In order to maximize your long-term financial health, it is paramount to set up a monthly budget for all of your expenses. If you don’t create a monthly budget and make a concerted effort to stick to it, it can be so easy to be completely unaware of your true financial status. You may not be aware of your spending habits, and therefore overspend each month. This could spiral into so many more issues, such as high credit card debt and a lack of sufficient savings for a down payment on a major purchase (like a car).
Financial wellness is an important component of your overall wellness, as financial disorder can cause tremendous stress and anxiety.
That said, there is no better time than now to put together a monthly budget that fits your lifestyle. In my experience as the CEO and founder of CMA Exam Academy (a Certified Management Accountant exam review program), I have discovered many helpful tips on setting and sticking to a monthly budget. Below are 5 tips for setting and sticking to a monthly budget:
1. Use a Cloud-Based Spreadsheet Platform to List Out Essential Expenses
The first step to take in setting a strict monthly budget is writing down every single one of your recurring essential expenses. These include the cost of your monthly rent or mortgage, your weekly grocery shopping bill, utilities, medications, your internet and phone connection, auto and health insurance, etc. Yes, you may be thinking that you could just make a mental list of all of the expenses and then select a general spending threshold to not go over each month, but it can be so easy to forget smaller recurring costs (like the cost of a prescription). Taking the time to list out every single expense will help you select the best monthly budget possible.
Now, it will be wise to use a cloud-based spreadsheet platform (like Google Sheets) to list out the expenses, rather than a plain Word Document or Excel spreadsheet. The reason for this is that if you ever need to add on a new monthly expense or remove one, you can easily do that on your phone while on the go. Or, if you spend more on groceries or another monthly expense, you can easily adjust that month’s budget on your phone.
2. Check Your Last Bank Statement for Exact Amounts of Essential Costs
Trust me, you don’t want to just do a guesstimate of the cost of each essential expense — this is because even if there is just a few dollars’ difference between an expense’s exact amount and the guesstimate, if this is the case for most or all of your essential expenses, it can lead to a huge discrepancy between what you think your essential spending threshold should be and how much you actually spend each month. So to get exact expense amounts, look through every single line item in last month’s bank statement(s).
This can help you decide to make changes that improve your spending right off the bat. For example, you may end up realizing that you have been paying a lot more for insurance than you thought you were, so you can see about switching to a cheaper plan.
3. Add in All of Your Usual Recurring Non-Essential Expenses
After listing out your essential monthly costs, it’s time to add in all the recurring expenses that are not critical. These include the cost of monthly subscription boxes, a gym membership, meal delivery services, and subscriptions for online news publications. Again, check every single line in your last bank statement so that you don’t accidentally leave out recurring non-essential expenses you forgot about. You may end up discovering that you have been paying for mobile apps you no longer use, which you can cancel right away. Or, you may realize that you want to cancel another nonessential recurring expense in order to put more money in savings.
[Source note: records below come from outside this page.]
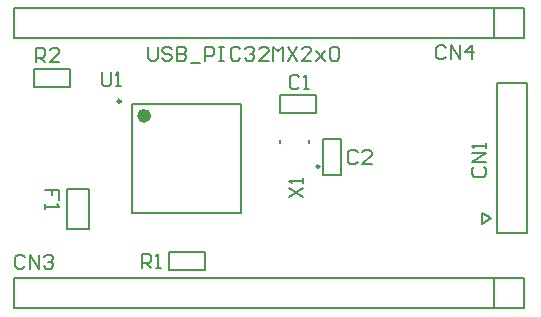
<source format=gto>
G04*
G04 #@! TF.GenerationSoftware,Altium Limited,Altium Designer,22.4.2 (48)*
G04*
G04 Layer_Color=65535*
%FSLAX26Y26*%
%MOIN*%
G70*
G04*
G04 #@! TF.SameCoordinates,6CEC26E3-1FB6-4E6F-AFBB-73261986176E*
G04*
G04*
G04 #@! TF.FilePolarity,Positive*
G04*
G01*
G75*
%ADD10C,0.009842*%
%ADD11C,0.023622*%
%ADD12C,0.010000*%
%ADD13C,0.007874*%
D10*
X405512Y741142D02*
G03*
X405512Y741142I-4921J0D01*
G01*
D11*
X495079Y692913D02*
G03*
X495079Y692913I-11811J0D01*
G01*
D12*
X1066929Y523622D02*
G03*
X1066929Y523622I-3937J0D01*
G01*
D13*
X936850Y701614D02*
X1054961D01*
X936850D02*
Y760669D01*
X1054961D01*
Y701614D02*
Y760669D01*
X1079724Y496063D02*
Y614173D01*
X1138780D01*
Y496063D02*
Y614173D01*
X1079724Y496063D02*
X1138780D01*
X443898Y370079D02*
Y732283D01*
X806102Y370079D02*
Y732283D01*
X443898D02*
X806102D01*
X443898Y370079D02*
X806102D01*
X1609252Y330709D02*
X1638780Y350394D01*
X1609252Y330709D02*
Y370079D01*
X1638780Y350394D01*
X1650000Y951772D02*
Y1050197D01*
Y52165D02*
Y150591D01*
X1658661Y301181D02*
X1758661D01*
X1658661D02*
Y801181D01*
X1758661Y301181D02*
Y801181D01*
X1658661D02*
X1758661D01*
X50000Y951181D02*
X1675000D01*
X1750000D01*
Y1051181D01*
X50000D02*
X1750000D01*
X50000Y951181D02*
Y1051181D01*
X1031496Y600394D02*
Y612205D01*
X937008Y600394D02*
Y612205D01*
X117126Y847441D02*
X235236D01*
Y788386D02*
Y847441D01*
X117126Y788386D02*
X235236D01*
X117126D02*
Y847441D01*
X50000Y51181D02*
Y151181D01*
X1750000D01*
Y51181D02*
Y151181D01*
X1675000Y51181D02*
X1750000D01*
X50000D02*
X1675000D01*
X566929Y238189D02*
X685039D01*
Y179134D02*
Y238189D01*
X566929Y179134D02*
X685039D01*
X566929D02*
Y238189D01*
X226378Y315945D02*
X301181D01*
Y449803D01*
X226378D02*
X301181D01*
X226378Y315945D02*
Y449803D01*
X497047Y923211D02*
Y883853D01*
X504919Y875982D01*
X520662D01*
X528533Y883853D01*
Y923211D01*
X575762Y915339D02*
X567890Y923211D01*
X552148D01*
X544276Y915339D01*
Y907468D01*
X552148Y899596D01*
X567890D01*
X575762Y891725D01*
Y883853D01*
X567890Y875982D01*
X552148D01*
X544276Y883853D01*
X591505Y923211D02*
Y875982D01*
X615119D01*
X622991Y883853D01*
Y891725D01*
X615119Y899596D01*
X591505D01*
X615119D01*
X622991Y907468D01*
Y915339D01*
X615119Y923211D01*
X591505D01*
X638734Y868110D02*
X670220D01*
X685962Y875982D02*
Y923211D01*
X709577D01*
X717448Y915339D01*
Y899596D01*
X709577Y891725D01*
X685962D01*
X733191Y923211D02*
X748934D01*
X741063D01*
Y875982D01*
X733191D01*
X748934D01*
X804034Y915339D02*
X796163Y923211D01*
X780420D01*
X772549Y915339D01*
Y883853D01*
X780420Y875982D01*
X796163D01*
X804034Y883853D01*
X819777Y915339D02*
X827649Y923211D01*
X843392D01*
X851263Y915339D01*
Y907468D01*
X843392Y899596D01*
X835520D01*
X843392D01*
X851263Y891725D01*
Y883853D01*
X843392Y875982D01*
X827649D01*
X819777Y883853D01*
X898492Y875982D02*
X867006D01*
X898492Y907468D01*
Y915339D01*
X890621Y923211D01*
X874878D01*
X867006Y915339D01*
X914235Y875982D02*
Y923211D01*
X929978Y907468D01*
X945721Y923211D01*
Y875982D01*
X961464Y923211D02*
X992950Y875982D01*
Y923211D02*
X961464Y875982D01*
X1040178D02*
X1008693D01*
X1040178Y907468D01*
Y915339D01*
X1032307Y923211D01*
X1016564D01*
X1008693Y915339D01*
X1055921Y907468D02*
X1087407Y875982D01*
X1071664Y891725D01*
X1087407Y907468D01*
X1055921Y875982D01*
X1103150Y915339D02*
X1111022Y923211D01*
X1126765D01*
X1134636Y915339D01*
Y883853D01*
X1126765Y875982D01*
X1111022D01*
X1103150Y883853D01*
Y915339D01*
X967527Y421270D02*
X1014756Y452756D01*
X967527D02*
X1014756Y421270D01*
Y468499D02*
Y484242D01*
Y476370D01*
X967527D01*
X975399Y468499D01*
X1000984Y820861D02*
X993113Y828732D01*
X977370D01*
X969499Y820861D01*
Y789375D01*
X977370Y781504D01*
X993113D01*
X1000984Y789375D01*
X1016727Y781504D02*
X1032470D01*
X1024599D01*
Y828732D01*
X1016727Y820861D01*
X1489184Y920271D02*
X1481312Y928142D01*
X1465569D01*
X1457698Y920271D01*
Y888785D01*
X1465569Y880913D01*
X1481312D01*
X1489184Y888785D01*
X1504926Y880913D02*
Y928142D01*
X1536412Y880913D01*
Y928142D01*
X1575770Y880913D02*
Y928142D01*
X1552155Y904528D01*
X1583641D01*
X85801Y221893D02*
X77929Y229764D01*
X62187D01*
X54315Y221893D01*
Y190407D01*
X62187Y182535D01*
X77929D01*
X85801Y190407D01*
X101544Y182535D02*
Y229764D01*
X133030Y182535D01*
Y229764D01*
X148773Y221893D02*
X156644Y229764D01*
X172387D01*
X180258Y221893D01*
Y214021D01*
X172387Y206150D01*
X164516D01*
X172387D01*
X180258Y198278D01*
Y190407D01*
X172387Y182535D01*
X156644D01*
X148773Y190407D01*
X342530Y837591D02*
Y798234D01*
X350401Y790362D01*
X366144D01*
X374016Y798234D01*
Y837591D01*
X389759Y790362D02*
X405502D01*
X397630D01*
Y837591D01*
X389759Y829719D01*
X122060Y871071D02*
Y918299D01*
X145674D01*
X153546Y910428D01*
Y894685D01*
X145674Y886813D01*
X122060D01*
X137803D02*
X153546Y871071D01*
X200775D02*
X169289D01*
X200775Y902557D01*
Y910428D01*
X192903Y918299D01*
X177160D01*
X169289Y910428D01*
X475404Y186031D02*
Y233260D01*
X499018D01*
X506890Y225389D01*
Y209646D01*
X499018Y201774D01*
X475404D01*
X491147D02*
X506890Y186031D01*
X522633D02*
X538376D01*
X530504D01*
Y233260D01*
X522633Y225389D01*
X200780Y413386D02*
Y444872D01*
X177166D01*
Y429129D01*
Y444872D01*
X153551D01*
Y397643D02*
Y381900D01*
Y389771D01*
X200780D01*
X192909Y397643D01*
X1583666Y521661D02*
X1575795Y513790D01*
Y498047D01*
X1583666Y490175D01*
X1615152D01*
X1623024Y498047D01*
Y513790D01*
X1615152Y521661D01*
X1623024Y537404D02*
X1575795D01*
X1623024Y568890D01*
X1575795D01*
X1623024Y584633D02*
Y600376D01*
Y592505D01*
X1575795D01*
X1583666Y584633D01*
X1194884Y570861D02*
X1187013Y578732D01*
X1171270D01*
X1163399Y570861D01*
Y539375D01*
X1171270Y531504D01*
X1187013D01*
X1194884Y539375D01*
X1242113Y531504D02*
X1210627D01*
X1242113Y562990D01*
Y570861D01*
X1234242Y578732D01*
X1218499D01*
X1210627Y570861D01*
M02*

</source>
4. Split Up Your Leftover Monthly Income
After you add up all of the costs of the essential and nonessential recurring expenses, it’s time to divide the leftover income that you make each month. To do this, take a long look at your current lifestyle and the kind of financial future you hope to have. Set a strict portion of your leftover monthly income to go into your savings account, retirement plan, 401K, etc. Being proactive in prioritizing savings now will help you spend much less frivolously in the future — it will be so much easier to make saving money an ingrained habit.
Finally, set a spending threshold for entertainment like going out to dinner, the movies, concerts, etc. Then, if you have any leftover monthly income, it would be wise to add it to your savings or an emergency fund. A typical emergency fund should have 6-12 months of essential living expenses (rent, utilities, groceries, etc.) in the event of an unforeseen situation that affects your monthly income, such as being laid off.
5. Every Single Time You Spend Money, Log it and Write it Down
After you set your budget in the spreadsheet, add on a new page for you to record every time you spend money on anything. Again, this will be easy to do if you just use a cloud-based spreadsheet app on your phone that you can update while on the go. Don’t forget to include all of the small expenses, such as a new app purchase or a random time you bought a latte from a local coffee shop. Recording every time you spend money will help you be a lot more cognizant of how much money you are actually spending each month. It may also help you decide to be more thrifty and choose to spend less in areas that don’t amplify your financial future.
The Bottom Line
Setting and abiding to a strict budget is a surefire way to improve your current and future financial standing. In order to do just that, use a cloud-based spreadsheet platform and check your last month’s bank statement to list out both your essential and nonessential recurring expenses. Also, split up your remaining monthly income by directing a set amount of funds into your savings, retirement plan, entertainment, and an emergency fund. Finally, make sure to record every time you spend money on anything. Following these budgeting tips will help you maximize your overall financial health.